Task directions - Pick up the article on progressive stimulus spending where it stops and keep writing it.
*** Opening of Source text ***
The Case for Progressive Stimulus: How Spending Now Can Drive Long-Term and Equitable Prosperity
December 16, 2020
By Suzanne Kahn
Nine months have elapsed since Congress passed the CARES Act: a period of tragic inaction that has unnecessarily deepened the pain and insecurity of the nation’s most vulnerable people. Now, with COVID-19 cases and job losses again rising, many economists are predicting a “double-dip recession.”
We need stimulus now. And any stimulative action must address long-standing, structural problems that long predated COVID-19.
- Preventing Another Lost Decade: Why Large Federal Deficits Should Be Welcomed, Not Feared, in Today’s Economy by J.W. Mason argues that the infusion of cash into the US economy from a robust spending bill would be as essential a step toward economic recovery as the individual programs on which that money is spent.
- A Green COVID-19 Recovery: Lessons from the ARRA by Rhiana Gunn-Wright and Kristina Karlsson explores the lessons the 2009 American Recovery and Reinvestment Act offers for investments in clean energy infrastructure through stimulus funds.
- A True New Deal for Higher Education by Suzanne Kahn, Jennifer Mittelstadt, and Lisa Levenstein discusses how the progressive values behind the free college movement—for example, remediating racial inequality—can be applied to any federal stimulus funding earmarked for higher ed.
The papers present two key principles for future stimulus spending:
- Stimulus dollars must be large enough and long-lasting enough to affect structural changes to our economy and public institutions; they should help to rebalance power in the market through more broadly accessible public provisioning.
*** Close of Source text ***
*** Opening of Data excerpts ***
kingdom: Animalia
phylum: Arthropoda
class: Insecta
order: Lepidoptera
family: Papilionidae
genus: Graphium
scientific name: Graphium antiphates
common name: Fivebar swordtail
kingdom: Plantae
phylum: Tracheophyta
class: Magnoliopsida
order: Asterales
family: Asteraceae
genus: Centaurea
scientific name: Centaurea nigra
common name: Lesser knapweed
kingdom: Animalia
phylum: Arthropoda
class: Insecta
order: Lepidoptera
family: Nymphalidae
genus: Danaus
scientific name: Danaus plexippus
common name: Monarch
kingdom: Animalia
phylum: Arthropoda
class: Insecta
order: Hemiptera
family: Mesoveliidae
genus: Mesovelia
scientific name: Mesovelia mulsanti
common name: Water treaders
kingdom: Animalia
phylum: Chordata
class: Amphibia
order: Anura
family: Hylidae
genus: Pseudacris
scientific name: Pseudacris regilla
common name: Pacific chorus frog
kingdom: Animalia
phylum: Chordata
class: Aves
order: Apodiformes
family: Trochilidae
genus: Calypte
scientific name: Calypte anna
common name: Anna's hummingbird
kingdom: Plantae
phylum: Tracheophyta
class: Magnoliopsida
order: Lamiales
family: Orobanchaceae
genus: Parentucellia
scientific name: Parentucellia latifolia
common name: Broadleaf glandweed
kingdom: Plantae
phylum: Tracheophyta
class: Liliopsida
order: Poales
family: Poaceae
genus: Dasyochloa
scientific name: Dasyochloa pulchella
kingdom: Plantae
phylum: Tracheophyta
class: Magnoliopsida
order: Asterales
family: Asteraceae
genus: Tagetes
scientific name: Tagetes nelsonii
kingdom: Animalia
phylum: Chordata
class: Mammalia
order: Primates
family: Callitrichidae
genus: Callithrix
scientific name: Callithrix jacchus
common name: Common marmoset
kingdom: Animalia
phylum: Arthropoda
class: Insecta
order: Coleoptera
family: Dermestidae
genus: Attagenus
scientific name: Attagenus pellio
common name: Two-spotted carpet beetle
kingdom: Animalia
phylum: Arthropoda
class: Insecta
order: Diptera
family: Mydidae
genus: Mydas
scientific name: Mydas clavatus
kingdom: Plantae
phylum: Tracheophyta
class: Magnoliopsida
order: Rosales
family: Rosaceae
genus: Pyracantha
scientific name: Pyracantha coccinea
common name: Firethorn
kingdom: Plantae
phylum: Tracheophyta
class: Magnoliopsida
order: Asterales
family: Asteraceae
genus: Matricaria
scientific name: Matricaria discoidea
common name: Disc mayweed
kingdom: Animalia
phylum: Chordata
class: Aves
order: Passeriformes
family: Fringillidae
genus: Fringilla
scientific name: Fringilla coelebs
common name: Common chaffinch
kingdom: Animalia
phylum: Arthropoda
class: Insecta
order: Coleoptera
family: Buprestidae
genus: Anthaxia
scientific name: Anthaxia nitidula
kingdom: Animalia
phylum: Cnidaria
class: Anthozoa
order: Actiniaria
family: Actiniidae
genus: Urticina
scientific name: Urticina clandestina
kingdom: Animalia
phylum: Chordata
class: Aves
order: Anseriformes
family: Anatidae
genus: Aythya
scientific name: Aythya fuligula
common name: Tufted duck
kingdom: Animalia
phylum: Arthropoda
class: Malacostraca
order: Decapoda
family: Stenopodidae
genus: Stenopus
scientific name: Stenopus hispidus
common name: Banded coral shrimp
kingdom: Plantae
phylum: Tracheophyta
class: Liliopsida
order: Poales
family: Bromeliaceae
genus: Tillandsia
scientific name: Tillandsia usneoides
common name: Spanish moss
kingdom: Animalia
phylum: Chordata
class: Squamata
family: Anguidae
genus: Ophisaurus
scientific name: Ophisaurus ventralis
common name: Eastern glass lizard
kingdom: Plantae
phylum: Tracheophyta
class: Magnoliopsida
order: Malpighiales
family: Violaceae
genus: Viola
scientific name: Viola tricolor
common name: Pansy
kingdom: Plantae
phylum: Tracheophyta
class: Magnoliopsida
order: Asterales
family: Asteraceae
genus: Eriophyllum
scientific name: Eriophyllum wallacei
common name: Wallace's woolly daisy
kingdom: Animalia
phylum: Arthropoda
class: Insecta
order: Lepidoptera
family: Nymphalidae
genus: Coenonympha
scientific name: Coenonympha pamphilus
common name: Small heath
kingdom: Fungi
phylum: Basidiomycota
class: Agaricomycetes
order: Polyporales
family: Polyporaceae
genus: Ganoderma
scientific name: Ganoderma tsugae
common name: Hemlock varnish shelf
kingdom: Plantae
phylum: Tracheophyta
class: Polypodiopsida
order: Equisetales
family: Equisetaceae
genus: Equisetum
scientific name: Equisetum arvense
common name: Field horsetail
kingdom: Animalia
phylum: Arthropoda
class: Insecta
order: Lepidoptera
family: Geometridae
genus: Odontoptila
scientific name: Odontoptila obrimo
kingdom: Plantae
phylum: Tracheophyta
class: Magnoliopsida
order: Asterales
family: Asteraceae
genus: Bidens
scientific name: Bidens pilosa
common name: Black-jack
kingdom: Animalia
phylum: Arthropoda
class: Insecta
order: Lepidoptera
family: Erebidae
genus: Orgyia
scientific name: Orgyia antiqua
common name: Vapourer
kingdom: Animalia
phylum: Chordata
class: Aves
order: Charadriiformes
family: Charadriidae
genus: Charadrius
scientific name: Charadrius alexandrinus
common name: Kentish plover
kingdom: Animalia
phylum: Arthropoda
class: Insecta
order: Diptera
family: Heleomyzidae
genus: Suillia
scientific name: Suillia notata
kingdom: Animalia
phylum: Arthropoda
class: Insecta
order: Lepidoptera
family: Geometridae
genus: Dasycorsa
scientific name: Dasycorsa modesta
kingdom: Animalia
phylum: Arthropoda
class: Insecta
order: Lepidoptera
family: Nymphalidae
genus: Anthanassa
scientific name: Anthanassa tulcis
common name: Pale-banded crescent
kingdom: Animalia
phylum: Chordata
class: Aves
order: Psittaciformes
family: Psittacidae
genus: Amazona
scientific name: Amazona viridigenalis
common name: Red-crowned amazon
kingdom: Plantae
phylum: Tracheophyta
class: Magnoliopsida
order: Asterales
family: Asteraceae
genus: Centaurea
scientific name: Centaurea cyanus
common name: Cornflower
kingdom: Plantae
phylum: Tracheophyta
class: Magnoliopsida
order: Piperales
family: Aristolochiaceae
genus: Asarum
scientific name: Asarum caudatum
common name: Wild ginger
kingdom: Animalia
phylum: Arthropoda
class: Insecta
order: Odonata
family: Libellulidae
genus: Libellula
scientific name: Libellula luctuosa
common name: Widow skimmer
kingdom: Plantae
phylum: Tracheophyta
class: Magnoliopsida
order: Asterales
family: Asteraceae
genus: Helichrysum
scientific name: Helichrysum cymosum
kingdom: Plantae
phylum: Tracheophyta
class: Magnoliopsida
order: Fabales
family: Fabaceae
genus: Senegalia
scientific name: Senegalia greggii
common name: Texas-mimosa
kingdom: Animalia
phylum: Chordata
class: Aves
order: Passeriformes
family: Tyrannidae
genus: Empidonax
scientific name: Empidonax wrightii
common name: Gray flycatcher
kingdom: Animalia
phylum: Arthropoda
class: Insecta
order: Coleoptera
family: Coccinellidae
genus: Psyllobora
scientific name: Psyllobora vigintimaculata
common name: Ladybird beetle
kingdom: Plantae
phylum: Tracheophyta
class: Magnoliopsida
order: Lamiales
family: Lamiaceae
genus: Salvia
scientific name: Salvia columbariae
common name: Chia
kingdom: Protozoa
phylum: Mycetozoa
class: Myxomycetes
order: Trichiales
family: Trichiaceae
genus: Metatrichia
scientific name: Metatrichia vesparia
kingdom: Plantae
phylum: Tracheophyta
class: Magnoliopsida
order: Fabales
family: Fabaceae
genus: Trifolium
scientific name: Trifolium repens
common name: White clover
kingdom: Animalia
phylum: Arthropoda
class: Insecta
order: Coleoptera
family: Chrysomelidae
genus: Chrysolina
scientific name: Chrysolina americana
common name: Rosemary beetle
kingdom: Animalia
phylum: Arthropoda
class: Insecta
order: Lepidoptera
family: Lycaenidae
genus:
*** Close of Data excerpts ***
Answer to the problem -
- To that end, stimulus dollars must be “stapled to policies.” In other words, funds should be conditioned on states and other recipient institutions implementing policies that actively fight corporate concentration, empower workers, dismantle racist institutions, and decarbonize our economy, along with other progressive priorities.
We are seeing now that without these two key principles, we short-change our recovery. Tragically, the health and economic consequences of COVID have already fallen disproportionately on Black and brown communities. Adopting a fiscal austerity mindset going forward and refusing to invest in further stimulus spending will only further widen racial inequality. Stimulus dollars will end up in the wrong hands, as they did last spring. States, which cannot deficit spend in a crisis, will be forced to either cut their budgets or find new sources of revenue. Years of potential and innovation will be lost.
Instead of austerity, we must meet the current crisis with spending that stimulates the economy in ways designed to actively narrow inequality, take meaningful steps toward decarbonization, and advance progressive policy priorities such as universal access to higher education. Together, these issue briefs point a way forward.